───── The data ─────

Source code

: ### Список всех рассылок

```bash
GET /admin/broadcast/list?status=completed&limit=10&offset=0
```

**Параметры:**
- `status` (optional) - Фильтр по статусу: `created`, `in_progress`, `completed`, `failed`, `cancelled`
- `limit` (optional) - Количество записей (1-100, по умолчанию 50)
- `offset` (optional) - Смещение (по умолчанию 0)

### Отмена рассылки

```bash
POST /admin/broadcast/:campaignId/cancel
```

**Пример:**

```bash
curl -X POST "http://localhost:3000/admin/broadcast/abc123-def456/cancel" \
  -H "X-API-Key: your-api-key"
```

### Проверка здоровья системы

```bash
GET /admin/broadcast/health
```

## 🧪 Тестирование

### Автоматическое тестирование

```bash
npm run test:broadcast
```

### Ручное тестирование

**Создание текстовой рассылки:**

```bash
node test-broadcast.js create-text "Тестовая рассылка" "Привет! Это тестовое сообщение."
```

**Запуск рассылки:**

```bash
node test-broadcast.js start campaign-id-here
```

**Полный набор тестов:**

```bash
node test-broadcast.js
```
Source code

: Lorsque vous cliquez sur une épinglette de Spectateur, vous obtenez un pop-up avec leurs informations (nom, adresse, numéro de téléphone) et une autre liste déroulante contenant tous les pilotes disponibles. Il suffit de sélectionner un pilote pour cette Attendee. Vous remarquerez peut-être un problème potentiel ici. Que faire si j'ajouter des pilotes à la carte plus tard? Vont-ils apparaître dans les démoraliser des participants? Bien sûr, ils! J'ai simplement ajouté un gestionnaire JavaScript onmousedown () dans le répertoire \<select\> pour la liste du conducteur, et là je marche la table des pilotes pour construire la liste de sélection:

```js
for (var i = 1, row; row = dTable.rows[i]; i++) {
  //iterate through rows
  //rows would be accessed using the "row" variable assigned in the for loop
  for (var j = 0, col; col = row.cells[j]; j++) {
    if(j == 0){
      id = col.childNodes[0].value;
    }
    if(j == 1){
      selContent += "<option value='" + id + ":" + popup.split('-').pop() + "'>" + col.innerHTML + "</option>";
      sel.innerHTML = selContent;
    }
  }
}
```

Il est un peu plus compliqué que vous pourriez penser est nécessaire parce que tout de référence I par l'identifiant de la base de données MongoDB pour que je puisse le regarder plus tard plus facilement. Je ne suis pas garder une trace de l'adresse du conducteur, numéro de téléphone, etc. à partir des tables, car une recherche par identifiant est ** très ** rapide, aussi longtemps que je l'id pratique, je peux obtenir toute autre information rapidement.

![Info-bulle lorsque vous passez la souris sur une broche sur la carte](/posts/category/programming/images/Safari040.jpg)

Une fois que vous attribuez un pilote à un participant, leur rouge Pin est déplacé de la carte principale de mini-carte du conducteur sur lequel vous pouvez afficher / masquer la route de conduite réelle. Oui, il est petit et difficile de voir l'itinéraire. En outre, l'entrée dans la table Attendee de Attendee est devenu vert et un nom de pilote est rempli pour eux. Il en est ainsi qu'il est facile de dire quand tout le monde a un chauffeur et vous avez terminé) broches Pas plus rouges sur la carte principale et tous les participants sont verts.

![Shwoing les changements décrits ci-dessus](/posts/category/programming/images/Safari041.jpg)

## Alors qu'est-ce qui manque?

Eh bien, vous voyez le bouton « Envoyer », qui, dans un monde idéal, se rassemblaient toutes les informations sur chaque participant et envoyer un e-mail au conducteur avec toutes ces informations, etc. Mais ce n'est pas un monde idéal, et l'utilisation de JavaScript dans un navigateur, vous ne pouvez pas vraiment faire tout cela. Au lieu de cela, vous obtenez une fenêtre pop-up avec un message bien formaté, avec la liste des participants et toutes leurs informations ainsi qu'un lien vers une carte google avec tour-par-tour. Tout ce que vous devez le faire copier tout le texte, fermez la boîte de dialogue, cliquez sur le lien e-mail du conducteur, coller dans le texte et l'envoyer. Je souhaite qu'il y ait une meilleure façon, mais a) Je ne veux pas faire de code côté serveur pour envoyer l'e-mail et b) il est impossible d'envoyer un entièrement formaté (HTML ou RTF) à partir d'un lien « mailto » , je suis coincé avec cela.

─────

- Brief:
Give back all the data exactly as it was written.

- The answer:
Source code

: ### Список всех рассылок

```bash
GET /admin/broadcast/list?status=completed&limit=10&offset=0
```

**Параметры:**
- `status` (optional) - Фильтр по статусу: `created`, `in_progress`, `completed`, `failed`, `cancelled`
- `limit` (optional) - Количество записей (1-100, по умолчанию 50)
- `offset` (optional) - Смещение (по умолчанию 0)

### Отмена рассылки

```bash
POST /admin/broadcast/:campaignId/cancel
```

**Пример:**

```bash
curl -X POST "http://localhost:3000/admin/broadcast/abc123-def456/cancel" \
  -H "X-API-Key: your-api-key"
```

### Проверка здоровья системы

```bash
GET /admin/broadcast/health
```

## 🧪 Тестирование

### Автоматическое тестирование

```bash
npm run test:broadcast
```

### Ручное тестирование

**Создание текстовой рассылки:**

```bash
node test-broadcast.js create-text "Тестовая рассылка" "Привет! Это тестовое сообщение."
```

**Запуск рассылки:**

```bash
node test-broadcast.js start campaign-id-here
```

**Полный набор тестов:**

```bash
node test-broadcast.js
```
Source code

: Lorsque vous cliquez sur une épinglette de Spectateur, vous obtenez un pop-up avec leurs informations (nom, adresse, numéro de téléphone) et une autre liste déroulante contenant tous les pilotes disponibles. Il suffit de sélectionner un pilote pour cette Attendee. Vous remarquerez peut-être un problème potentiel ici. Que faire si j'ajouter des pilotes à la carte plus tard? Vont-ils apparaître dans les démoraliser des participants? Bien sûr, ils! J'ai simplement ajouté un gestionnaire JavaScript onmousedown () dans le répertoire \<select\> pour la liste du conducteur, et là je marche la table des pilotes pour construire la liste de sélection:

```js
for (var i = 1, row; row = dTable.rows[i]; i++) {
  //iterate through rows
  //rows would be accessed using the "row" variable assigned in the for loop
  for (var j = 0, col; col = row.cells[j]; j++) {
    if(j == 0){
      id = col.childNodes[0].value;
    }
    if(j == 1){
      selContent += "<option value='" + id + ":" + popup.split('-').pop() + "'>" + col.innerHTML + "</option>";
      sel.innerHTML = selContent;
    }
  }
}
```

Il est un peu plus compliqué que vous pourriez penser est nécessaire parce que tout de référence I par l'identifiant de la base de données MongoDB pour que je puisse le regarder plus tard plus facilement. Je ne suis pas garder une trace de l'adresse du conducteur, numéro de téléphone, etc. à partir des tables, car une recherche par identifiant est ** très ** rapide, aussi longtemps que je l'id pratique, je peux obtenir toute autre information rapidement.

![Info-bulle lorsque vous passez la souris sur une broche sur la carte](/posts/category/programming/images/Safari040.jpg)

Une fois que vous attribuez un pilote à un participant, leur rouge Pin est déplacé de la carte principale de mini-carte du conducteur sur lequel vous pouvez afficher / masquer la route de conduite réelle. Oui, il est petit et difficile de voir l'itinéraire. En outre, l'entrée dans la table Attendee de Attendee est devenu vert et un nom de pilote est rempli pour eux. Il en est ainsi qu'il est facile de dire quand tout le monde a un chauffeur et vous avez terminé) broches Pas plus rouges sur la carte principale et tous les participants sont verts.

![Shwoing les changements décrits ci-dessus](/posts/category/programming/images/Safari041.jpg)

## Alors qu'est-ce qui manque?

Eh bien, vous voyez le bouton « Envoyer », qui, dans un monde idéal, se rassemblaient toutes les informations sur chaque participant et envoyer un e-mail au conducteur avec toutes ces informations, etc. Mais ce n'est pas un monde idéal, et l'utilisation de JavaScript dans un navigateur, vous ne pouvez pas vraiment faire tout cela. Au lieu de cela, vous obtenez une fenêtre pop-up avec un message bien formaté, avec la liste des participants et toutes leurs informations ainsi qu'un lien vers une carte google avec tour-par-tour. Tout ce que vous devez le faire copier tout le texte, fermez la boîte de dialogue, cliquez sur le lien e-mail du conducteur, coller dans le texte et l'envoyer. Je souhaite qu'il y ait une meilleure façon, mais a) Je ne veux pas faire de code côté serveur pour envoyer l'e-mail et b) il est impossible d'envoyer un entièrement formaté (HTML ou RTF) à partir d'un lien « mailto » , je suis coincé avec cela.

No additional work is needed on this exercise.